An Issue of Plenty
Global warming indeed. On the day I write this, weather forecasters are calling for the temperature to reach 101 degrees. I tell you what, a mountain getaway sounds pretty good right about now. To that regard, I found our cover package (“It’s in the Mountains,” page 78) very useful.
When I first settled in Charlotte a little more than a dozen years ago, the nearby mountains were somewhat mysterious to me. I grew up in flat Florida (I believe mountain residents refer to my type as Floridiots—lovingly, I’m sure), and I just didn’t know what to make of all those hills and valleys and winding roads and waterfalls. Gradually, I’ve figured out what’s what and where’s where up there. Over my years at this magazine, we’ve written about the mountains several times, but I think this is the strongest package we have put together. We cover some old standbys, like Asheville’s Grove Park Inn and West Virginia’s Greenbrier, and we also offer some newer options and off-the-beaten-path ideas. I hope you find it useful as you plan your fall getaway (and you better be planning a fall getaway—you know you’ve earned it).
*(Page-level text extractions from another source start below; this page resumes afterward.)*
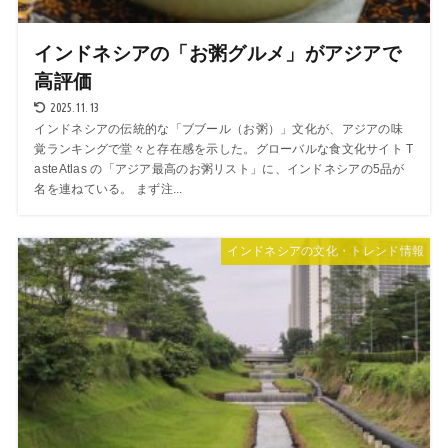
インドネシアの「お粥グルメ」がアジアで
高評価
2025.11.13
インドネシアの伝統的な「ブブール（お粥）」文化が、アジアの味
覚ランキングで堂々と存在感を示した。グローバルな食文化サイト T
asteAtlas の「アジア最高のお粥リスト」に、インドネシアの5品が
名を連ねている。 まず注...
インドネシアの文化・トレンド情報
Partly by coincidence, partly by design, two stories in this issue are related in interesting ways. In “Look Homeward, Angel” (page 57), former Observer religion editor and columnist Ken Garfield writes about his personal experiences covering Billy and Ruth Graham and about coming to grips with the new Billy Graham Library. And in “Cartoonist, Prophet” (page 73) former Observer columnist Don Hudson remembers editorial cartoonist Doug Marlette, who won a Pulitzer for his work with The Observer and the Atlanta Journal-Constitution. Ruth Graham and Marlette passed away earlier this year.
Billy Graham, of course, has been and remains a powerful force in evangelical Christianity. Marlette, on the other hand, made his bones skewering television preachers like Jim and Tammy Faye Bakker and Jerry Falwell. I wonder if the two ever met. Clearly, Graham has and Marlette had strong personalities, although Marlette showed his more through his drawings and prose (he became a successful novelist). Both shared a respect for the truth. I suspect that Graham would have asked Marlette to forgive his targets, and, Graham being the persuasive sort, I suspect that Marlette would have complied. I also suspect that if Graham for whatever reason were to ever step out of line, Marlette wouldn’t have hesitated to produce a cartoon.
This issue also contains the final segment of our four-part series on crime in Charlotte. It’s the most ambitious project this magazine has undertaken in the twelve years I’ve worked here, and it has stirred plenty of conversation in city hall and over local radio and television airwaves. All the credit goes to writer Melissa Hankins. She worked the phones and the streets to interview local leaders, police officers, judges, and criminals. And she put together four great stories that, together, explore the issue of crime here in exhausting and compelling detail. Read the story on page 100, and be sure to check out the series summary on page 107.